On May 20, 2019, the U.S. Supreme Court resolved a circuit split on the treatment of trademark licenses in bankruptcy. In an 8-1 decision, the Court held that a licensor’s rejection of a trademark license in bankruptcy does not rescind the rights conveyed to the licensee. Rather, the licensee may continue to use the trademark if it wishes to do so, so long as it continues to comply with its own obligations under the license (such as payment of royalties) if that is what would be required to retain its rights after breach by the licensor in a non-bankruptcy environment.

The case, Mission Product Holdings, Inc. v. Tempnology, LLC,1 addresses the provision of the U.S. Bankruptcy Code allowing a debtor to “reject any executory contract”—a contract in which material performance is due on both sides.2 Section 365(g) of the Bankruptcy Code provides that a debtor’s rejection of an executory contract “constitutes a breach of such contract.” In Mission Product, the Supreme Court was asked to consider the meaning of these provisions in the context of a trademark licensing agreement. Specifically, the Court was asked to determine whether the debtor-licensor’s rejection of that contract deprives the licensee of its rights to use the trademark.


The case arises from a 2012 licensing agreement between Tempnology and Mission Product Holdings that gave Mission exclusive rights for United States distribution of Tempnology’s clothing and accessories branded under the name “Coolcore.” The agreement granted Mission a non-exclusive license to use the Coolcore trademarks, both in the U.S. and around the world. In 2015, Tempnology filed a petition for Chapter 11 bankruptcy and sought to reject the licensing agreement.

The U.S. Court of Appeals for the First Circuit sided with Tempnology, finding that rejection of the agreement rescinded the licensee’s rights. The First Circuit reasoned that allowing the license to remain in effect would force the debtor to continue monitoring the trademark’s use—exactly the type of burden from which the bankruptcy process is designed to free the debtor. In doing so, the First Circuit split with the Seventh Circuit, which has held that rejection of a trademark license does not terminate the licensee’s rights to use the debtor’s trademarks.3

The Supreme Court’s Decision

In May 2019, the Supreme Court ruled that because rejection constitutes a breach, the result of rejection in bankruptcy must be the same as that of a breach outside of bankruptcy. Therefore, the debtor can stop performing its remaining obligations under the license agreement, but it “cannot rescind the license already conveyed.” The licensee can continue to do whatever the license authorizes so long as the licensee’s rights would survive the licensor’s breach under applicable non-bankruptcy law.

## Aim of the task
According to the text on trademark licenses in bankruptcy, which court sided with Tempnology by finding that rejection of the agreement rescinded the licensee's rights? Rely only on the text to respond.

## Records provided

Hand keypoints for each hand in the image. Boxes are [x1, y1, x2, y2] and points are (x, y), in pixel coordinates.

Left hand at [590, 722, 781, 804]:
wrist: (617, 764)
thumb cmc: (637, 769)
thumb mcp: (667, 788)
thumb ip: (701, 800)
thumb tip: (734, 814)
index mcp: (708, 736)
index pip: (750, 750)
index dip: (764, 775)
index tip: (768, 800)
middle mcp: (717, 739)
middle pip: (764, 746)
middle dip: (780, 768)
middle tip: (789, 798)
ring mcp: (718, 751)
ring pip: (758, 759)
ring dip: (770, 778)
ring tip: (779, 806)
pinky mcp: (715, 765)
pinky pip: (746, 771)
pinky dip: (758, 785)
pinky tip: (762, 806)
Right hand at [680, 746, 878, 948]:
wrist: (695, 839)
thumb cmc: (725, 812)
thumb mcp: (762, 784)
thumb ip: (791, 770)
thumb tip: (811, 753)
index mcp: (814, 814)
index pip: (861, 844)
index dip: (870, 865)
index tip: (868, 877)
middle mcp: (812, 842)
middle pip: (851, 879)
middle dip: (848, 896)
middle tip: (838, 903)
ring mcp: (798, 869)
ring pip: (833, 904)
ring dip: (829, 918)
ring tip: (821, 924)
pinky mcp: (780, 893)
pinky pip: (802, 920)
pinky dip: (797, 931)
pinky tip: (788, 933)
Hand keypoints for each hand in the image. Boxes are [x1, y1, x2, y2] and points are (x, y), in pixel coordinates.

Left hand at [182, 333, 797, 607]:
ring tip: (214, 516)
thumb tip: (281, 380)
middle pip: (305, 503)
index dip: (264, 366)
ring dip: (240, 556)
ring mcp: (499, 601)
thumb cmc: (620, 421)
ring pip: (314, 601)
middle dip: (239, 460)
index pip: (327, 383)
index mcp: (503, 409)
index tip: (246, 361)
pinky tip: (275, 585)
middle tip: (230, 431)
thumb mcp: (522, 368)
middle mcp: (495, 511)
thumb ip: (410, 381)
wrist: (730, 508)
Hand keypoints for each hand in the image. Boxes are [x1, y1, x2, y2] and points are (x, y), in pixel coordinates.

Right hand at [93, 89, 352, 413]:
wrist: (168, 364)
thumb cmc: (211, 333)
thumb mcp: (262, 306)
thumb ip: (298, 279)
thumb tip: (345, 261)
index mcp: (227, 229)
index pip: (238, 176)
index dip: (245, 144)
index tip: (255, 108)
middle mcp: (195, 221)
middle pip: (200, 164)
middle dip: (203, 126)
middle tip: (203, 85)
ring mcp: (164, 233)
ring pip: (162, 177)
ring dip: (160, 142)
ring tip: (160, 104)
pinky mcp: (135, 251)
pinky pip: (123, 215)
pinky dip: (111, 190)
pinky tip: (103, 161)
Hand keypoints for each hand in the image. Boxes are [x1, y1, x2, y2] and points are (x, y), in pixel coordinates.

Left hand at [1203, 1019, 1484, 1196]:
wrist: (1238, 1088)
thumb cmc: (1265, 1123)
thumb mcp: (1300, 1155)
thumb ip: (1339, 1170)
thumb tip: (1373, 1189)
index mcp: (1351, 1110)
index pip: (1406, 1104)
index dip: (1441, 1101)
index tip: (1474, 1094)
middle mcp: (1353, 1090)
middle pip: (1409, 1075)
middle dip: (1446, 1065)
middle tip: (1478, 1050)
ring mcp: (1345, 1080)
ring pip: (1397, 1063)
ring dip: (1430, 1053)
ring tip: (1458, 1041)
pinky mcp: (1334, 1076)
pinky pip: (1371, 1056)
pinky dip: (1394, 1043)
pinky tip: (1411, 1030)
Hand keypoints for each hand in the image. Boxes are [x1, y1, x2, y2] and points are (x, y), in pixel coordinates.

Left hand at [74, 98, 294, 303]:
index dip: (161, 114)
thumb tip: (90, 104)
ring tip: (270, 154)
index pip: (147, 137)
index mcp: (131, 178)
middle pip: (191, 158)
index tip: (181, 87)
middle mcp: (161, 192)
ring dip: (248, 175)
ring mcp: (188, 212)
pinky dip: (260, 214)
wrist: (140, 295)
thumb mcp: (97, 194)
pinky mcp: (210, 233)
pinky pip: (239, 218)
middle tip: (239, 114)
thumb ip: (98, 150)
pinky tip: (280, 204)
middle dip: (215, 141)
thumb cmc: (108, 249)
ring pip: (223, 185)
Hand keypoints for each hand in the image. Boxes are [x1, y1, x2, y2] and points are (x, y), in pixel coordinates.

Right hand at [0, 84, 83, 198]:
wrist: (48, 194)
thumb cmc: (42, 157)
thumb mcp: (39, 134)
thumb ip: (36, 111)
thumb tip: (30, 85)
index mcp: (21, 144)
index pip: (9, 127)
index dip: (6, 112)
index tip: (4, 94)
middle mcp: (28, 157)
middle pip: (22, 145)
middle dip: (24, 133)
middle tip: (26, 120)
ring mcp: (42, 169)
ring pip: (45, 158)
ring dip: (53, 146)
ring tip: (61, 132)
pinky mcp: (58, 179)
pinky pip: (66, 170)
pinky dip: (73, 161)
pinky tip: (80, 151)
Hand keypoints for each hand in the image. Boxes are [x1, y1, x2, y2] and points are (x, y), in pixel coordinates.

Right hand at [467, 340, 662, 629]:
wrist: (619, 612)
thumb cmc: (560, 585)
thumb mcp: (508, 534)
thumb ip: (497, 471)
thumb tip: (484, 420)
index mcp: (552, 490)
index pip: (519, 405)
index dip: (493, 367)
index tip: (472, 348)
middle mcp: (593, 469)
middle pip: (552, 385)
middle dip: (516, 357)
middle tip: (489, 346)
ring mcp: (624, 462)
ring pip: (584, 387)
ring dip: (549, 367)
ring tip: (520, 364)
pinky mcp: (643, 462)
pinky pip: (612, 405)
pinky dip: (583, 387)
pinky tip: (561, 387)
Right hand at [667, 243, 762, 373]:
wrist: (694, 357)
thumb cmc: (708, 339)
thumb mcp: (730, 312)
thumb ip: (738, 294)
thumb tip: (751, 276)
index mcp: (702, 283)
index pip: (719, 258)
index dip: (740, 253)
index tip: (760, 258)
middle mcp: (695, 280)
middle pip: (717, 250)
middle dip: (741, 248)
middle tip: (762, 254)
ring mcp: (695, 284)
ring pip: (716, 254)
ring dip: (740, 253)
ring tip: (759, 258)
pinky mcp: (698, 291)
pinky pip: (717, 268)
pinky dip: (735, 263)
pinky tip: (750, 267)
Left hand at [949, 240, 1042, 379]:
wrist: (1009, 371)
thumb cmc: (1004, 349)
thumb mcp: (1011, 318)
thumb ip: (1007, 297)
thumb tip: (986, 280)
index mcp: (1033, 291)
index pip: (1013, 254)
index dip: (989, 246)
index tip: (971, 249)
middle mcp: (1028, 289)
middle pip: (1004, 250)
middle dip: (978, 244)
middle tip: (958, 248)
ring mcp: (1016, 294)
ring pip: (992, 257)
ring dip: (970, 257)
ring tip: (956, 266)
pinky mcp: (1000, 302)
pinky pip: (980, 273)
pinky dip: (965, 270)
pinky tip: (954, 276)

## Solution for this problem
The U.S. Court of Appeals for the First Circuit.